### WORK REQUEST
Exactly as they stand, give the records below again, with no images.

Stored items from a collection:
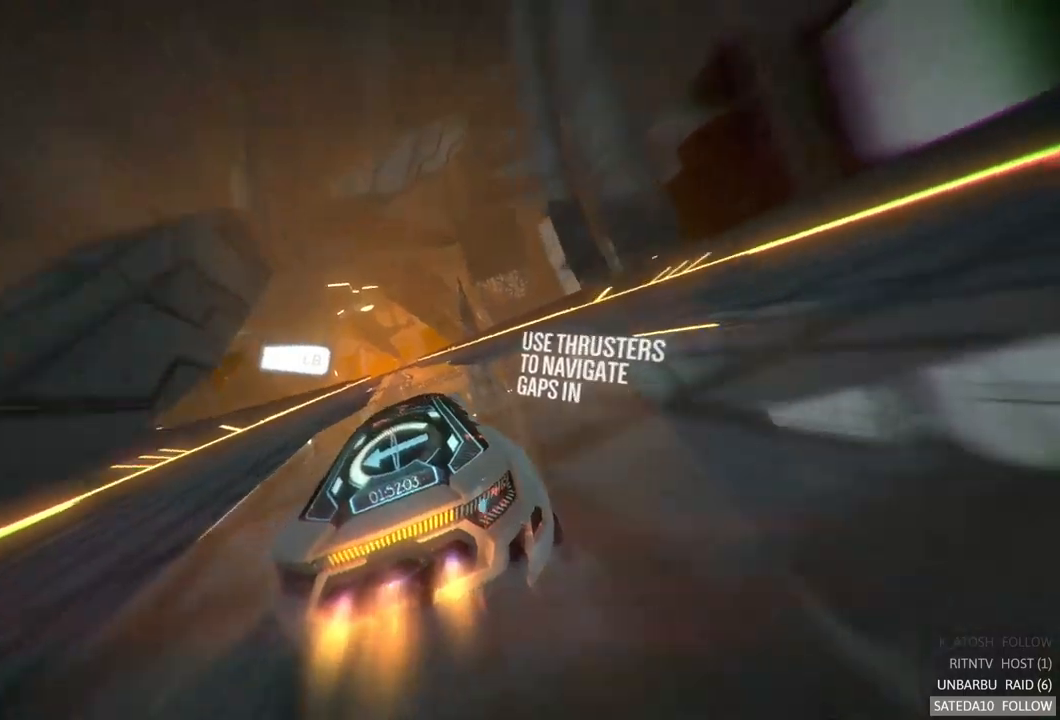
{"buttons": ["R2"], "left_stick": "center", "right_stick": "center", "events": []}
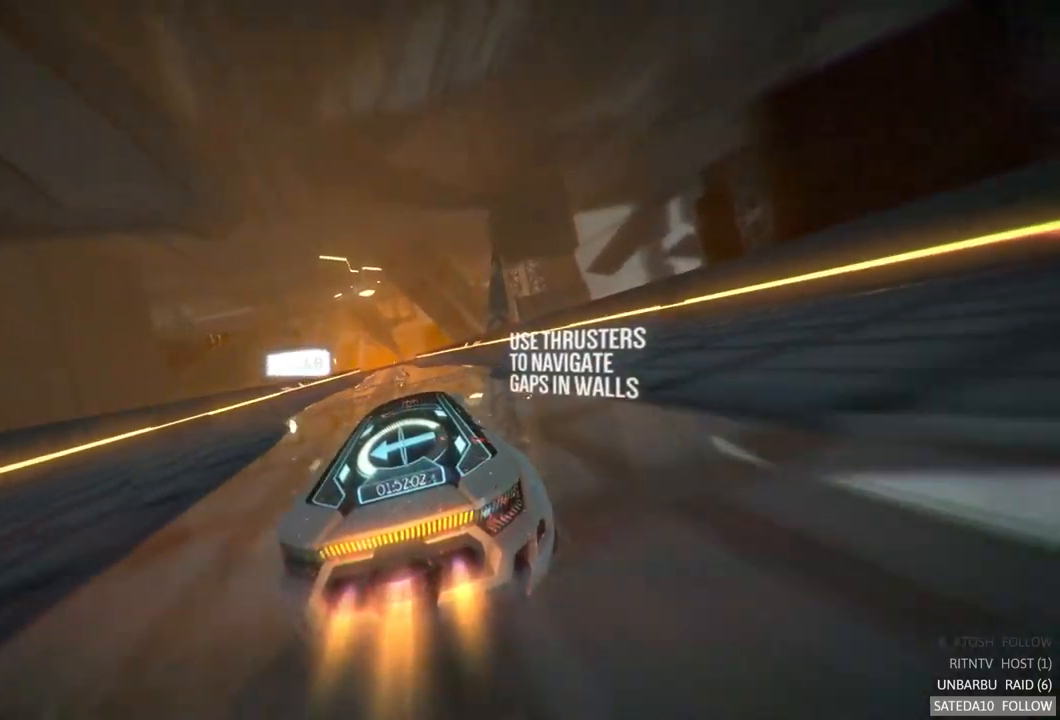
{"buttons": ["R2"], "left_stick": "center", "right_stick": "center", "events": []}
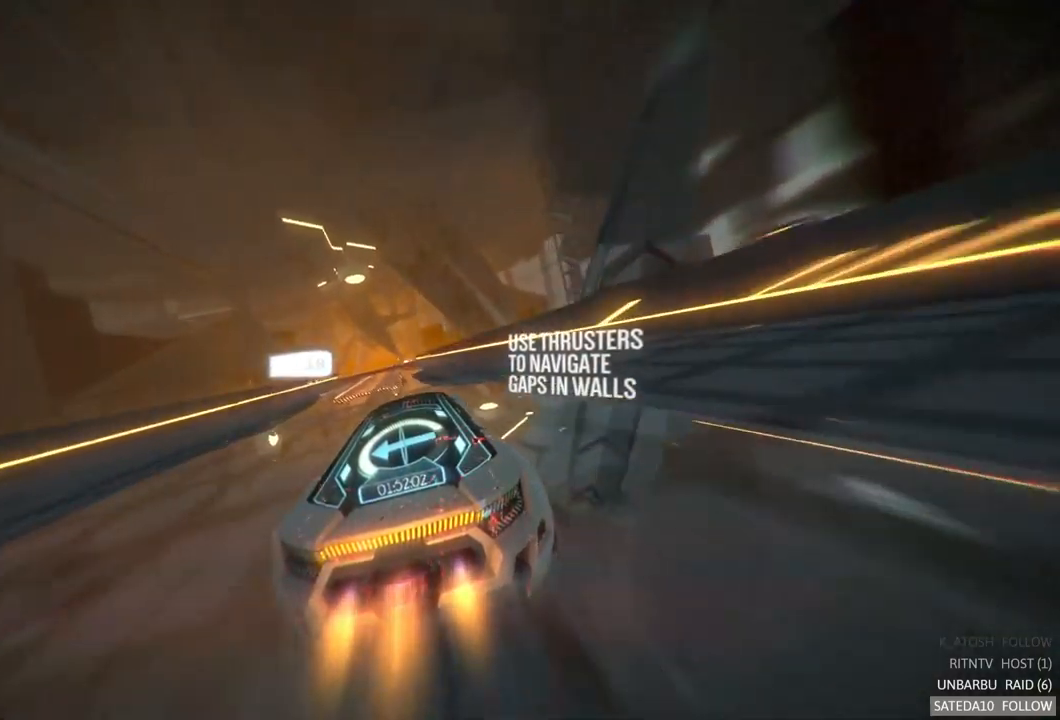
{"buttons": ["R2"], "left_stick": "center", "right_stick": "center", "events": [[150, "left_stick", "left"], [267, "left_stick", "center"]]}
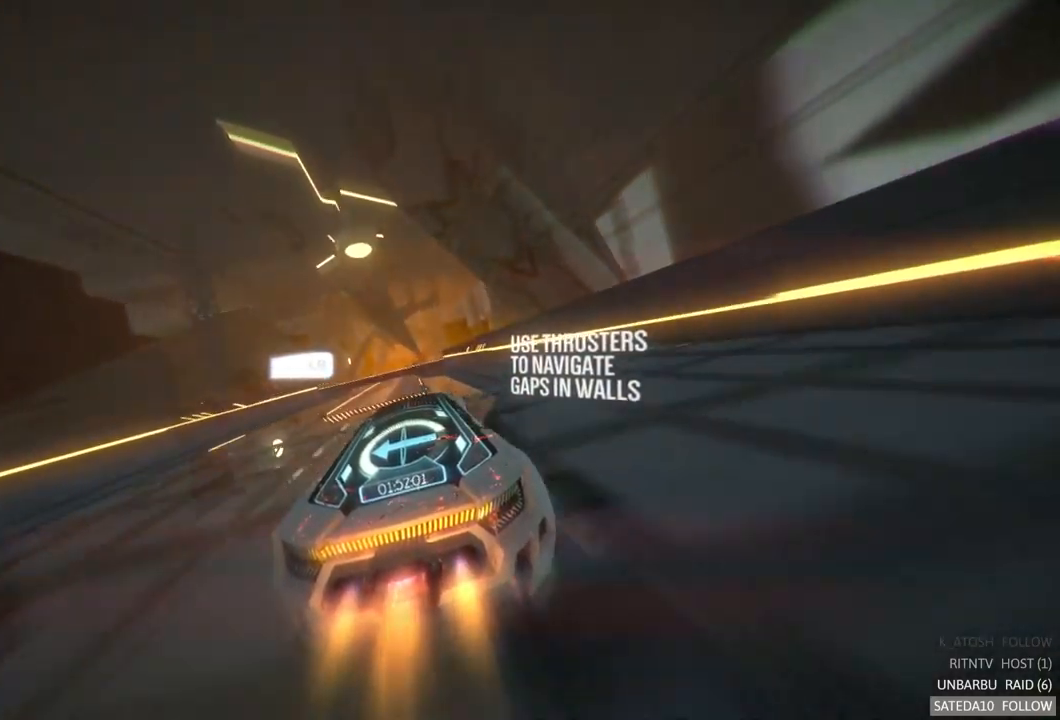
{"buttons": ["L1", "R2"], "left_stick": "center", "right_stick": "center", "events": [[100, "left_stick", "left"], [200, "left_stick", "center"], [367, "L1", "down"]]}
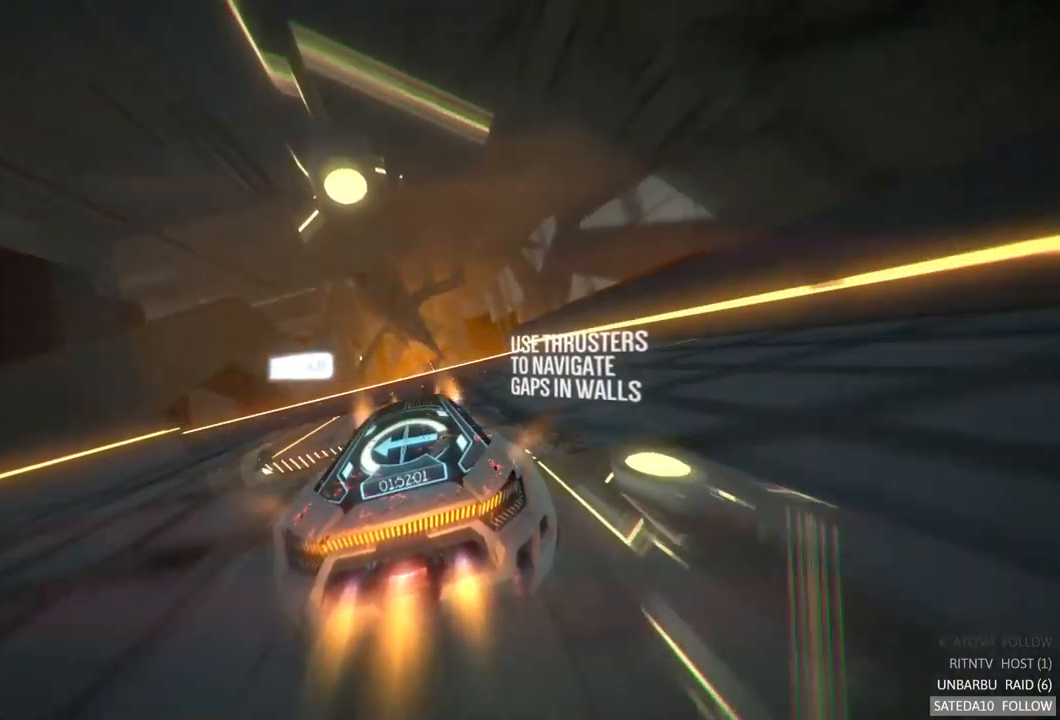
{"buttons": ["L1", "R2"], "left_stick": "center", "right_stick": "center", "events": []}
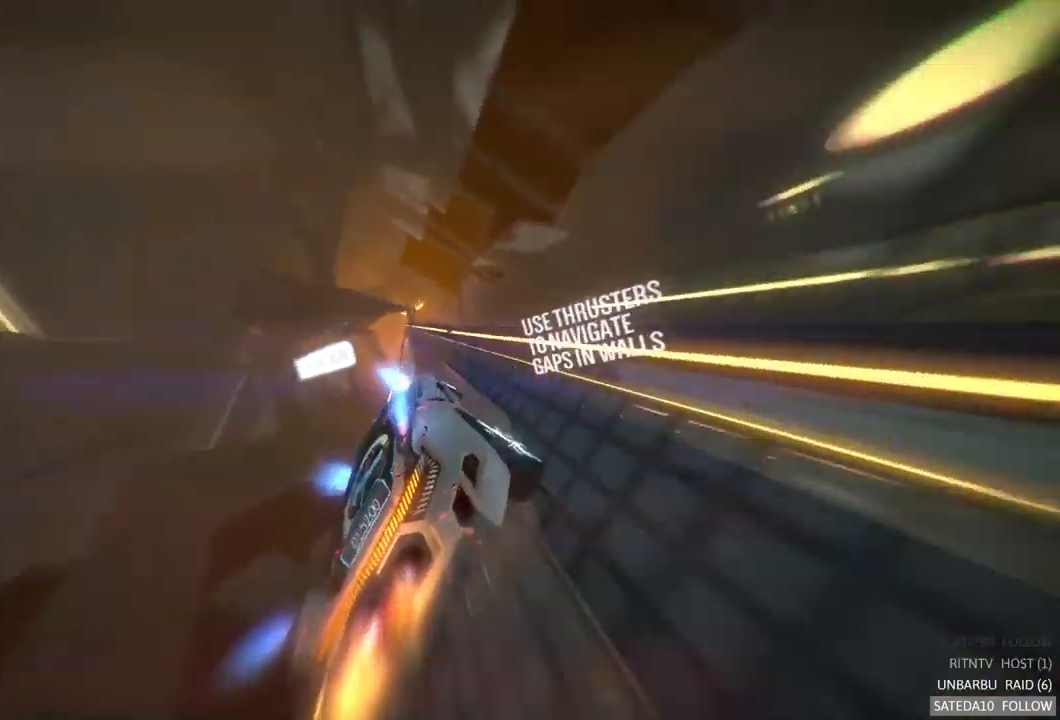
{"buttons": ["L1", "R2"], "left_stick": "center", "right_stick": "center", "events": []}
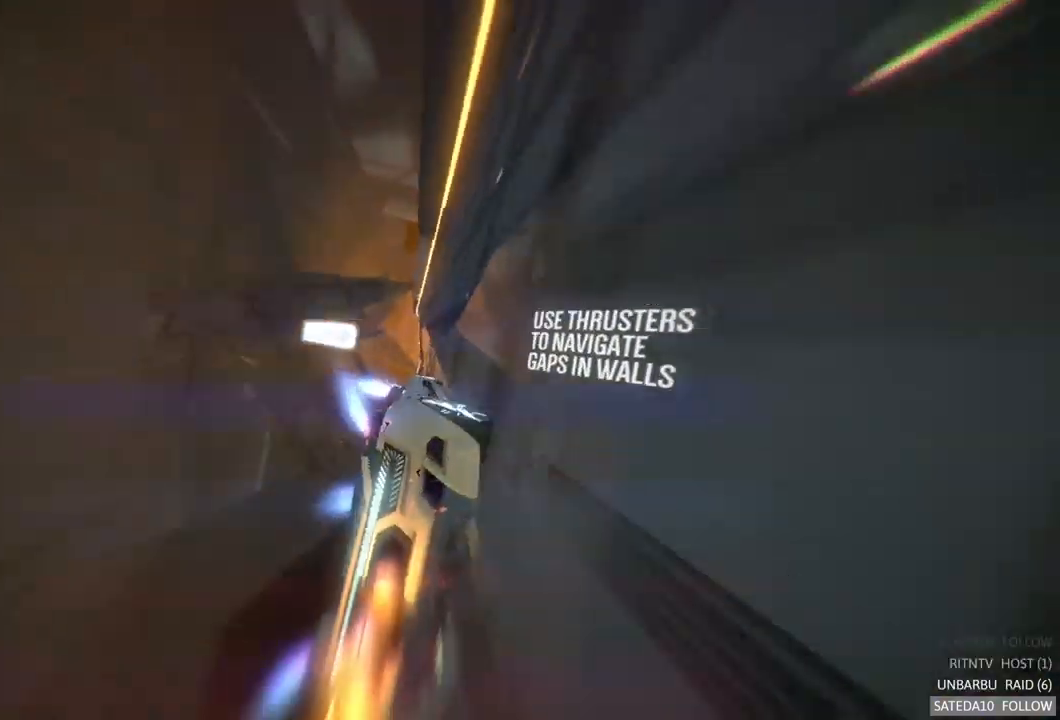
{"buttons": ["R2"], "left_stick": "center", "right_stick": "center", "events": [[100, "L1", "up"]]}
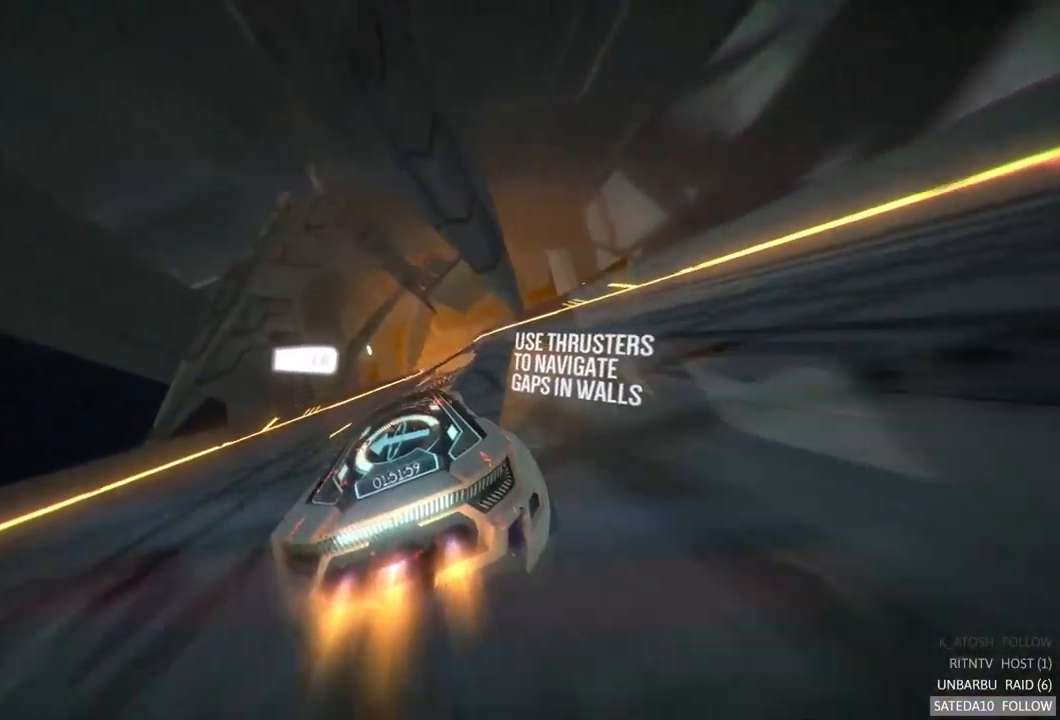
{"buttons": ["R2"], "left_stick": "right", "right_stick": "center", "events": [[433, "left_stick", "right"]]}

### ANSWER TO THE EXERCISE
{"buttons": ["R2"], "left_stick": "center", "right_stick": "center", "events": []}
{"buttons": ["R2"], "left_stick": "center", "right_stick": "center", "events": []}
{"buttons": ["R2"], "left_stick": "center", "right_stick": "center", "events": [[150, "left_stick", "left"], [267, "left_stick", "center"]]}
{"buttons": ["L1", "R2"], "left_stick": "center", "right_stick": "center", "events": [[100, "left_stick", "left"], [200, "left_stick", "center"], [367, "L1", "down"]]}
{"buttons": ["L1", "R2"], "left_stick": "center", "right_stick": "center", "events": []}
{"buttons": ["L1", "R2"], "left_stick": "center", "right_stick": "center", "events": []}
{"buttons": ["R2"], "left_stick": "center", "right_stick": "center", "events": [[100, "L1", "up"]]}
{"buttons": ["R2"], "left_stick": "right", "right_stick": "center", "events": [[433, "left_stick", "right"]]}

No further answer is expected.